AS an atheist I find your world view repugnant and unconscionable....
BSD
1 / 5 (2) Mar 30, 2013
I rest my case. Don't ever preach to me again about ethics or morals
AS an atheist I find your world view repugnant and unconscionable....


I never said I had morals, certainly terrorists have no morals. They get what they deserve, delivered by any means possible. Fight fire with fire.
Christians: Paedos, mass murderers. Muslims: terrorists, mass murderers, women haters, suicide bombers. Have not seen Jews do this. I stand by my opinions of the only good religious are the dead religious, they are the cause of all of the death and destruction. Without them there would be no death and destruction. The worst thing is, children are indoctrinated with religious shit at a young age. If it were possible to prevent this, that is state laws brought in to ban children from religious indoctrination until they are adults, they could make up their own minds and possibly not choose religion. This will slowly let religion die a natural death as the older, indoctrinated people die out.
Modernmystic
5 / 5 (1) Apr 01, 2013
I never said I had morals,


Then on what basis do you make your claim that we should have fought WW II?
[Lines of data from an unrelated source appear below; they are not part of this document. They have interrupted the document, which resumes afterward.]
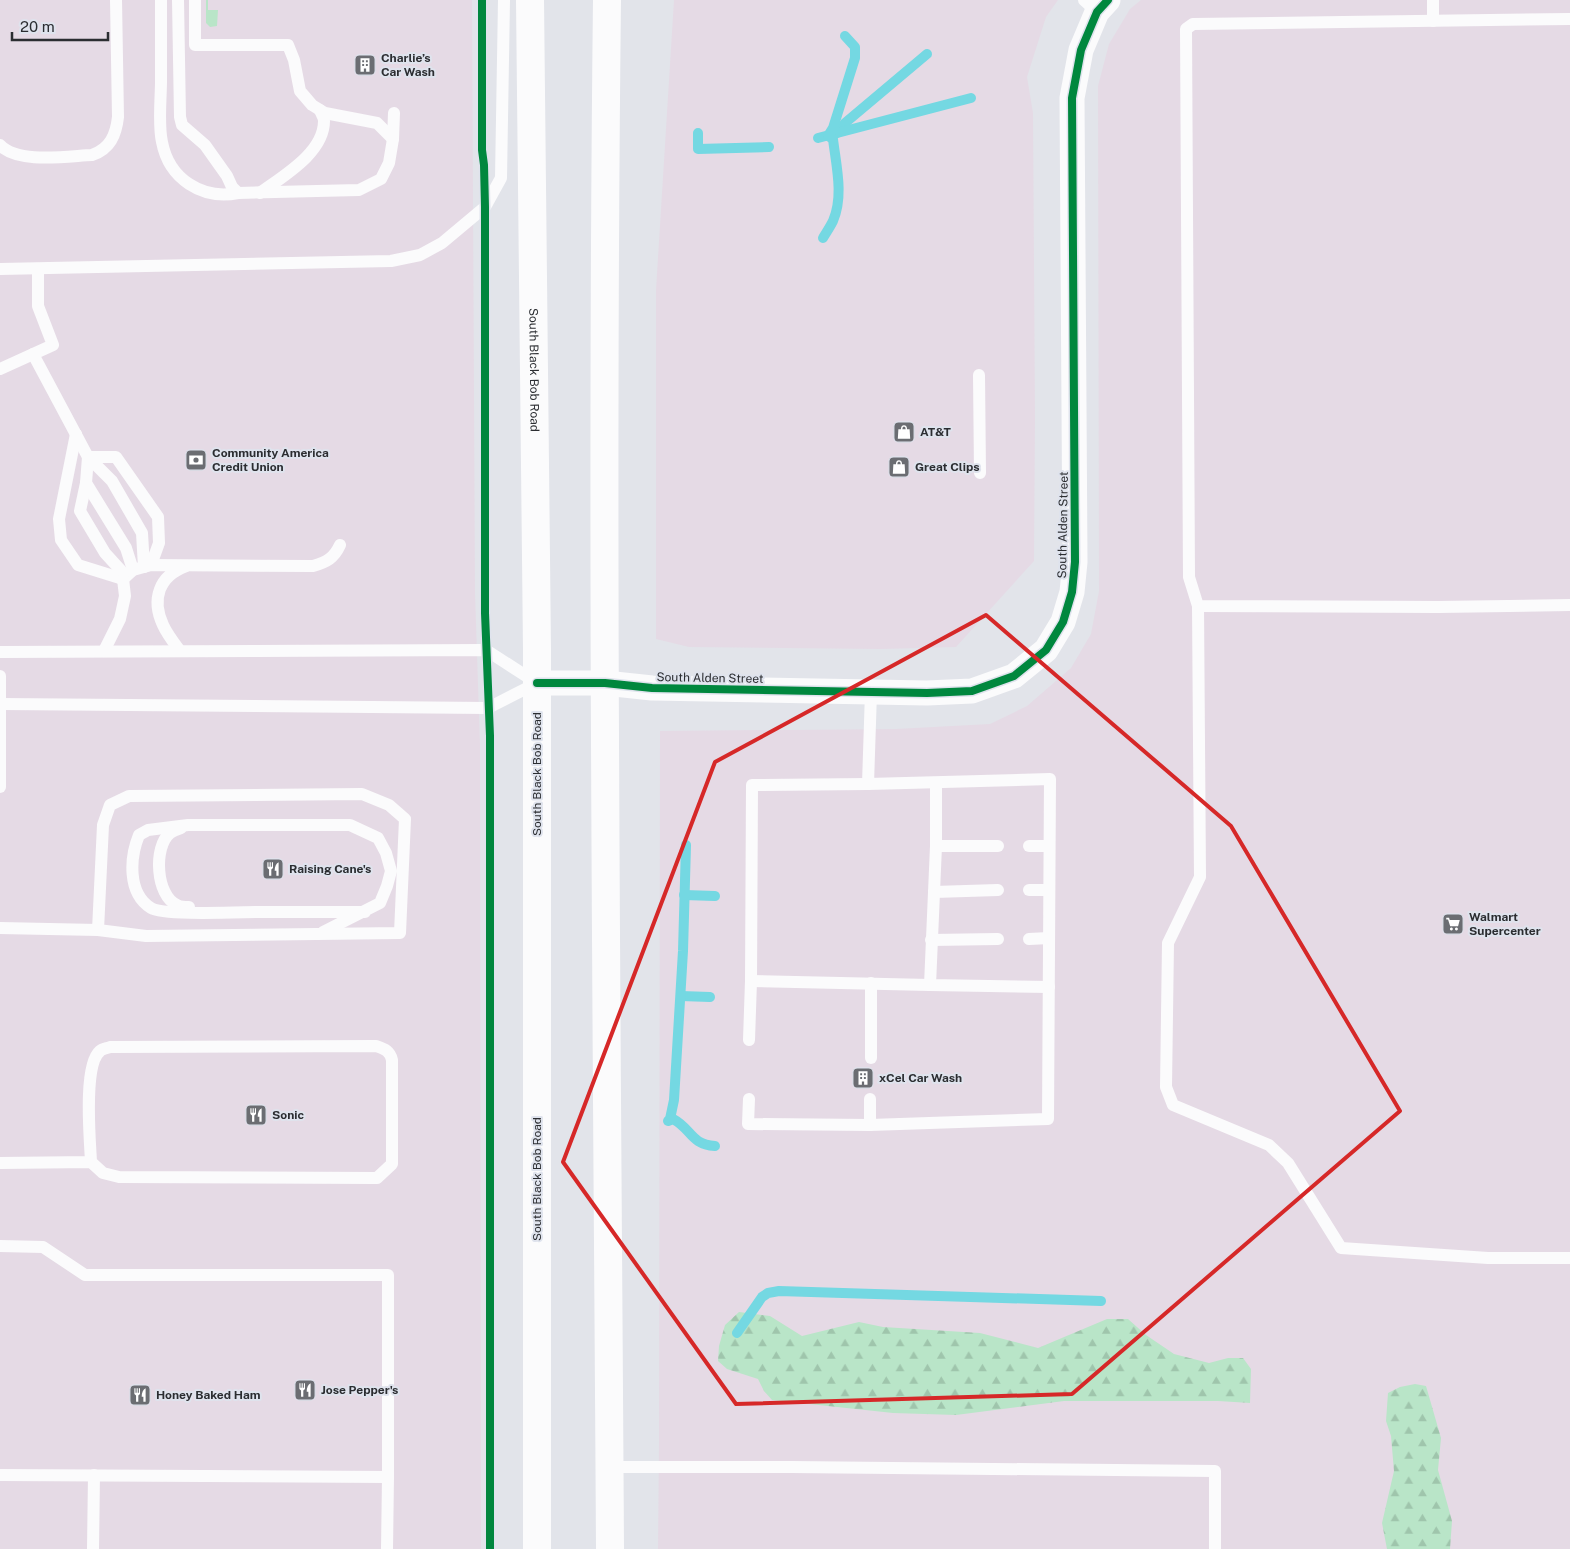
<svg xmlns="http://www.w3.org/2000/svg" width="1570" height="1549" font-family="'Public Sans',sans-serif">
	<defs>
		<pattern id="forest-firs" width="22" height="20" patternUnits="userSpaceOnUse" patternTransform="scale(1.25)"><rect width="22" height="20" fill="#b9e5c8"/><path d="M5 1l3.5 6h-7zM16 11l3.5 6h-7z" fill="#9fc5ac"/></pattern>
	</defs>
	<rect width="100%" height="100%" fill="#e2e4ea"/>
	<g fill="#e5dae5">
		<polygon points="0,0 472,0 475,593 480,745 481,1549 0,1549"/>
		<polygon points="674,0 1058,0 1046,17 1027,77 1033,113 1035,417 1034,561 956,647 881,649 689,647 656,639 656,290"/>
		<polygon points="1141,0 1570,0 1570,1549 658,1549 659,1444 660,731 896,729 990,724 1027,706 1071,668 1091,634 1099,591 1098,86 1109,44 1130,9"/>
	</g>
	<g fill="url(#forest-firs)">
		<polygon points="739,1312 770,1316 802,1336 859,1322 883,1327 980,1333 1038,1348 1107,1319 1128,1319 1146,1335 1174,1354 1209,1363 1228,1358 1243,1358 1251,1369 1250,1403 1218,1401 1064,1401 956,1415 893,1413 772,1400 764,1391 758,1379 727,1369 718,1361 719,1346 725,1325"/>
		<polygon points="1415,1384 1426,1386 1441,1438 1438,1470 1452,1521 1450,1549 1387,1549 1382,1523 1394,1471 1391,1436 1386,1421 1388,1393 1400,1387"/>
	</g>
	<polygon fill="#b9e5c8" points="206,0 208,0 208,10 218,10 217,26 210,27 206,23"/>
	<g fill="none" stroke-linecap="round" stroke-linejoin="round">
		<g stroke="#74d8e2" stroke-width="10">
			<polyline points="698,133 698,149 769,147"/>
			<polyline points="837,133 845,123 927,54"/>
			<polyline points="818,138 971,98"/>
			<path d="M823,238c3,-5 7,-11 10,-17 11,-25 3,-56 0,-82l-5,-3 5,-8 22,-70v-11l-10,-11"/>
			<polyline points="684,895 715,896"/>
			<polyline points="681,996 710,997"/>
			<polyline points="670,1119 674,1100 683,951 686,845"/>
			<path d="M668,1121l5,-2c19,10 17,25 42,27"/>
			<polyline points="737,1333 762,1297 768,1293 779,1291 1101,1301"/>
		</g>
		<g stroke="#fbfbfc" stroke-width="12">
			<path d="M161,0c0,27 0,54 0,81 0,18 -3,43 1,61 7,37 40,58 76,51"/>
			<polyline points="178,0 180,117 182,125 205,145 227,176 232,187 238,193 359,190 381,179 389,163 393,139 394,113"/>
			<polyline points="195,0 195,45 288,45 294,60 300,91 312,105 325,113 377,123 393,139"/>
			<polyline points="1084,0 1097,12"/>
			<polyline points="1433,0 1433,21"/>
			<polyline points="1570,19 1193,24 1186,29 1189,577 1198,606 1438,607 1570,605"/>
			<path d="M0,145c17,19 68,11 92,10 18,-6 24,-20 26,-38l-2,-117"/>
			<path d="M260,193c23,-17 64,-40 64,-72 0,-3 -3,-8 -4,-11"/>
			<polyline points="0,269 391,261 420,255 442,243 485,207 501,178 504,0"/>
			<polyline points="33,354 88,457 112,481 142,533 144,567"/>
			<polyline points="0,369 53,345 38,306 38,270"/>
			<polyline points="979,375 980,473"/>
			<polyline points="76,434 59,519 61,540 78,565 123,579"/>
			<polyline points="88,457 116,457 158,517 159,543 151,565"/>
			<polyline points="88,457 86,483 126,548 133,570"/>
			<polyline points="86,483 80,511 105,553 126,576"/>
			<path d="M123,579l10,-9 18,-5 162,1c14,-4 21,-8 27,-21"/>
			<polyline points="1198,606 1200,877 1168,943 1166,1087 1173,1105 1269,1145 1288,1163 1341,1248 1488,1258 1570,1258"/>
			<polyline points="104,651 120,619 125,596 123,579"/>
			<path d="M180,651c-6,-8 -13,-17 -17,-26 -12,-26 -4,-49 23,-59"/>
			<polyline points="0,652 486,650 537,683 488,708 1,704"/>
			<polyline points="0,676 0,787"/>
			<polyline points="936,783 936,846 930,985 1049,987"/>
			<path d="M181,828c-3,1 -8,3 -11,5 -17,14 -14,63 7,72 3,2 8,2 12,2"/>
			<polyline points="936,846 998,846"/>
			<polyline points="1029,846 1049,846"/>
			<polyline points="1029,890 1049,890"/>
			<polyline points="934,892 998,890"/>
			<polyline points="0,928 98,930 146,936 400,933 405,819 389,805 362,794 129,796 110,805 103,825 98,930"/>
			<path d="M323,932l57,-29 7,-17 4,-15 -5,-18 -8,-15 -28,-13h-162l-40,5 -9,5c-9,22 -12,58 12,73 13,8 91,4 110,4 35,0 69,0 104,0"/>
			<polyline points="1029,939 1049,938"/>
			<polyline points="931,940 998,939"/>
			<polyline points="751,981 930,985"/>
			<polyline points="749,1040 751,981 752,785 868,784"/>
			<polyline points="871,1058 871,983"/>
			<polyline points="749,1099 748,1124 870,1125 1048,1119 1050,779 868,784 871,692"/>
			<polyline points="870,1099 870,1125"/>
			<path d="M0,1163l91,-1 12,11 16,4 258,1 15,-14v-104c-2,-9 -7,-11 -16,-14l-266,1c-2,1 -8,2 -10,4 -17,14 -10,89 -9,111"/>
			<polyline points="0,1246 43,1247 85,1275 388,1275 388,1477"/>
			<polyline points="609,1467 791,1467 1215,1471 1215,1549"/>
			<polyline points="0,1475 388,1477 387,1549"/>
			<polyline points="93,1549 94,1475"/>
		</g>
		<polyline stroke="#fbfbfc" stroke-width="25" points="537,683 605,683 652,688 927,693 972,691 1014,676 1046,650 1063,622 1072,592 1075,562 1072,98 1081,50 1097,12 1108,0"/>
		<g stroke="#fbfbfc" stroke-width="28">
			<path id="s1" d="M530,0l7,650v899"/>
			<path d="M607,0c-6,516 0,1033 3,1549"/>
		</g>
		<g stroke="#dfe3ed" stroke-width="11">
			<g id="cycleway">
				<polyline points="482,0 482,150 484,165 485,207 485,613 490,736 490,1549"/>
				<polyline points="537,683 605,683 652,688 927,693 972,691 1014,676 1046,650 1063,622 1072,592 1075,562 1072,98 1081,50 1097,12 1108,0"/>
			</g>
		</g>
		<use href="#cycleway" stroke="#00873e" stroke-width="8"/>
	</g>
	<path fill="none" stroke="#d62828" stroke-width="4" stroke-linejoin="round" d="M986,615l245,211 169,285 -328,283 -336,10 -173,-242 152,-400z"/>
	<defs>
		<g id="building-square" transform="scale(1.125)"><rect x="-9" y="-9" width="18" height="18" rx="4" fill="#6b6d72" stroke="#dfe3ed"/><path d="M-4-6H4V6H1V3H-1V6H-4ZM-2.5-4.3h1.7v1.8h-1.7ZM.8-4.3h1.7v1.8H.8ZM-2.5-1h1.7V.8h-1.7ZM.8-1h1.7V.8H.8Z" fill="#fff"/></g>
		<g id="shop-square" transform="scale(1.125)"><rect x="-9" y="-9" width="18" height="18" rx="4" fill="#6b6d72" stroke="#dfe3ed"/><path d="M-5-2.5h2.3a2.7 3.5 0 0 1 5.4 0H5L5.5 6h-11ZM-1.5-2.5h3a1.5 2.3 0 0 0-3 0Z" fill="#fff"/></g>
		<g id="bank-square" transform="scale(1.125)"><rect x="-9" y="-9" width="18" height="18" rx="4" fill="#6b6d72" stroke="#dfe3ed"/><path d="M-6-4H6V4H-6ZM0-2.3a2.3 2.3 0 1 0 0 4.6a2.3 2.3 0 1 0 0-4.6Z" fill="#fff"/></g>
		<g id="restaurant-square" transform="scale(1.125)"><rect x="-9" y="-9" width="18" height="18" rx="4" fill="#6b6d72" stroke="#dfe3ed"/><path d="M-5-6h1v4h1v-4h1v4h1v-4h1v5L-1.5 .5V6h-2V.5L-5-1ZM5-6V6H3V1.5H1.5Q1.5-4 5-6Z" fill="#fff"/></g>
		<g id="supermarket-square" transform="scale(1.125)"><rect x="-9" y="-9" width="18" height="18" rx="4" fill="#6b6d72" stroke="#dfe3ed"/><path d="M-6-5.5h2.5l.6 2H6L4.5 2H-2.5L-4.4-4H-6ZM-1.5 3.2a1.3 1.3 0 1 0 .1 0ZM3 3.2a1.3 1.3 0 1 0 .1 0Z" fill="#fff"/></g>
	</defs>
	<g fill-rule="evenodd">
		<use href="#building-square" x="365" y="65"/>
		<use href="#shop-square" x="904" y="432"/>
		<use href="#bank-square" x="196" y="460"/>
		<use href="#shop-square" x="899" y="467"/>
		<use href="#restaurant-square" x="273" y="869"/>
		<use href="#supermarket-square" x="1453" y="924"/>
		<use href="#building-square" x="863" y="1078"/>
		<use href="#restaurant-square" x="256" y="1115"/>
		<use href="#restaurant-square" x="305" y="1390"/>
		<use href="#restaurant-square" x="140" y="1395"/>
	</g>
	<g text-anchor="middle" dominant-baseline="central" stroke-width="4" stroke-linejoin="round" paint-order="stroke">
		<g font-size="12" font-weight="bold" fill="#2b2d31" stroke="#dfe3ed" text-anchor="start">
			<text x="381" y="58">Charlie’s<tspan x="381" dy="14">Car Wash</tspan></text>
			<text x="920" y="432">AT&amp;T</text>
			<text x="212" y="453">Community America<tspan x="212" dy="14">Credit Union</tspan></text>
			<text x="915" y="467">Great Clips</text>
			<text x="289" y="869">Raising Cane's</text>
			<text x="1469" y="917">Walmart<tspan x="1469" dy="14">Supercenter</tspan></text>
			<text x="879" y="1078">xCel Car Wash</text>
			<text x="272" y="1115">Sonic</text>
			<text x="321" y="1390">Jose Pepper's</text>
			<text x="156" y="1395">Honey Baked Ham</text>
		</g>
		<g font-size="12" fill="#2b2d31" stroke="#dfe3ed">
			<text stroke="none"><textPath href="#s1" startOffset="370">South Black Bob Road</textPath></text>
			<text transform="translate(1063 525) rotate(-89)">South Alden Street</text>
			<text transform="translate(710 678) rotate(1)">South Alden Street</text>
			<text transform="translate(537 774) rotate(-90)">South Black Bob Road</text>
			<text transform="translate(537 1179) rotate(-90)">South Black Bob Road</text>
		</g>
	</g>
	<path d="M12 32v8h96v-8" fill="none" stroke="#2b2d31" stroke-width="2.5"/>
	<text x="20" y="32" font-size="15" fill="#2b2d31" stroke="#dfe3ed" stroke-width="4" paint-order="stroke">20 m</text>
</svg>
No scratch that, on what basis do you make any claims about what anyone should do in ANY scenario?
nowhere
5 / 5 (1) Apr 05, 2013
I won't let someone pretend that it's possible to avoid killing innocents if you do go to war


I agree. It is important to realise this fact and accept the responsibility it entails, rather than to paint every casualty in war as guilty.
BSD
1 / 5 (3) Apr 06, 2013
It's about time the religious fuckwits stopped believing the fairy tails in their Bibles, Koran, Torah etc. and start reading useful information.
WW2 was fought on the basis of defeating totalitarianism. I would have advocated laying Germany into a complete wasteland for what they did in Europe. That would have cleansed a whole lot of Christians from the Earth, especially Catholics. Fucking paedos.
Modernmystic
not rated yet Apr 08, 2013
It's about time the religious fuckwits stopped believing the fairy tails in their Bibles, Koran, Torah etc. and start reading useful information.


Either that or people learn to be tolerant no matter WHAT their beliefs are. Pot meet kettle...

But since you self admittedly have no morality then how can you say what other people should or shouldn't do, or what they should or shouldn't read? What is the basis for your ranting maniacal diatribe?